DaysOfHourLife_LogoI’m not scared on much. I balk at the ideas that spiders are to be feared, I ogle some of the most deadly snakes right in the eyes, and walk through dark alleyways at night like they’re fields full of flowers.  But the things I am scared of are stupid, inane, and quite simply irrational.  Time is one of those things. Not getting old per se, but rather that I have a limited amount of time to ration out across the things I like to do.  My brain is trained to optimise things, and well wasting time, that’s simply not an option.

Which means I really don’t like doing things twice.

When I first met my soon-to-be-wife, one of the first things that struck me about her, was that she would watch things over and over again.  And not just “I have seen Star Wars a hundred times”, no, there was a pile of TV shows and films that she had seen enough times to remember the script off by heart.  It was the strangest thing about her at the time, but now after a good decade and then some, it has rubbed off on me to the point where now I do the same thing.

But when I really think about it, I wasn’t that dissimilar at times in my life, and I can’t count the number of 80’s and 90’s games I’d played through more than I care to admit.  Whether it be the Game Boy games like Balloon Kid or Radar Mission that I became enamoured with in the early nineties, or Amiga classics like Turrican or the Great Giana Sisters, my childhood was full of playing and replaying the same games ad nauseam and loving every minute of it.

But somewhere in the mid-to-late nineties that all changed and bar a few very special cases, I was content with playing a game to the credits, and putting it on the shelf to gather dust.  In my early twenties, while I was right at the start of my career, I became ridiculously aware of the passage of time.  If you’re not quite at that point in your life, enjoy it while it lasts, because once you hit that point your brain will start to rationalise every minute of every day.  It was at this precise moment that I realised that I’d never experience Resident Evil 2 again.  And that terrified me.

_DATA LINES_.
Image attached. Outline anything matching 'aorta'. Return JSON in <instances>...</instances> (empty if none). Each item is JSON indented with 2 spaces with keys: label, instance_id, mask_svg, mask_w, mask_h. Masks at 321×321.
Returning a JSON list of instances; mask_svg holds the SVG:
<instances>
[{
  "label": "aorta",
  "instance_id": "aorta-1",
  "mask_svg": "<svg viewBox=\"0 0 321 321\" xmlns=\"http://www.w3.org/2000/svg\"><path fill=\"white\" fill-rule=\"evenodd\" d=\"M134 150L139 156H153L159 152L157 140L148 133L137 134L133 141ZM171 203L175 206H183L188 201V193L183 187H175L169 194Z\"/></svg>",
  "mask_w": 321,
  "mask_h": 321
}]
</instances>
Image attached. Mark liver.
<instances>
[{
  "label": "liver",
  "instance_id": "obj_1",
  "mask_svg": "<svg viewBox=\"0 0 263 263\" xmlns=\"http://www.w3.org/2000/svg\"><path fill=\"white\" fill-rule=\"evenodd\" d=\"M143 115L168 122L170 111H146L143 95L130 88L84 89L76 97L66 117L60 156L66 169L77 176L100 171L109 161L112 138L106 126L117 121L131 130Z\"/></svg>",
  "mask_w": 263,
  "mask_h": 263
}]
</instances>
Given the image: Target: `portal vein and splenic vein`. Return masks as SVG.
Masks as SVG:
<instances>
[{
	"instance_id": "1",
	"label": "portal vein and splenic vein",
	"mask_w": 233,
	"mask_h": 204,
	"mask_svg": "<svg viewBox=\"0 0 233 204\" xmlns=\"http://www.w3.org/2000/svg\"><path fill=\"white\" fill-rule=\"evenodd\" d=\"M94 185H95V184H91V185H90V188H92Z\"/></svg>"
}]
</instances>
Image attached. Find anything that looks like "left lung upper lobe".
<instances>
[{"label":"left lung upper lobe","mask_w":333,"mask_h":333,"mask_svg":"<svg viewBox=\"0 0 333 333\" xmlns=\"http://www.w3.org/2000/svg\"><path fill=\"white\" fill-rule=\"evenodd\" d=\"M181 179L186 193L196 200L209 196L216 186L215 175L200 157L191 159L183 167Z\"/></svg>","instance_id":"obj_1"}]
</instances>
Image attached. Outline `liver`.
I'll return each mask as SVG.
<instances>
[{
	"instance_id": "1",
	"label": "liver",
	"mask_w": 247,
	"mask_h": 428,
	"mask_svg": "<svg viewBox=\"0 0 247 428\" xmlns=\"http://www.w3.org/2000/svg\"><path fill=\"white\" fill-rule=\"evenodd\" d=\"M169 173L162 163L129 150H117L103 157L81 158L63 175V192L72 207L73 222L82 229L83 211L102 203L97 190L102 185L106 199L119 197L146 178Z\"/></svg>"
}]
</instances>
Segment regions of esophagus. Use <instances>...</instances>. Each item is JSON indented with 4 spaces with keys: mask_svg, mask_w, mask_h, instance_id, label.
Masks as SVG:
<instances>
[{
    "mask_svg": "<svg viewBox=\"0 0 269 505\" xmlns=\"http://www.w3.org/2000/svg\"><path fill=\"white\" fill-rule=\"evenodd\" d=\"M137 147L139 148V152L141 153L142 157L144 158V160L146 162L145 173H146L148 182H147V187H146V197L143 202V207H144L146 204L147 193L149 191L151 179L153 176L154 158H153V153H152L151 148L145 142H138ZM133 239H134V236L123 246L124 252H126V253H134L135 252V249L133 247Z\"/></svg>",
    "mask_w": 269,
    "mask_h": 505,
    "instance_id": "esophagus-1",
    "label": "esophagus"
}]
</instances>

_PROBLEM TO SOLVE_. Copy out the stretch of the piece on time and replaying games from "Which means I" through "the same thing.". The listing comes from a separate source.

_RESULT OF THE TASK_.
Which means I really don’t like doing things twice.

When I first met my soon-to-be-wife, one of the first things that struck me about her, was that she would watch things over and over again.  And not just “I have seen Star Wars a hundred times”, no, there was a pile of TV shows and films that she had seen enough times to remember the script off by heart.  It was the strangest thing about her at the time, but now after a good decade and then some, it has rubbed off on me to the point where now I do the same thing.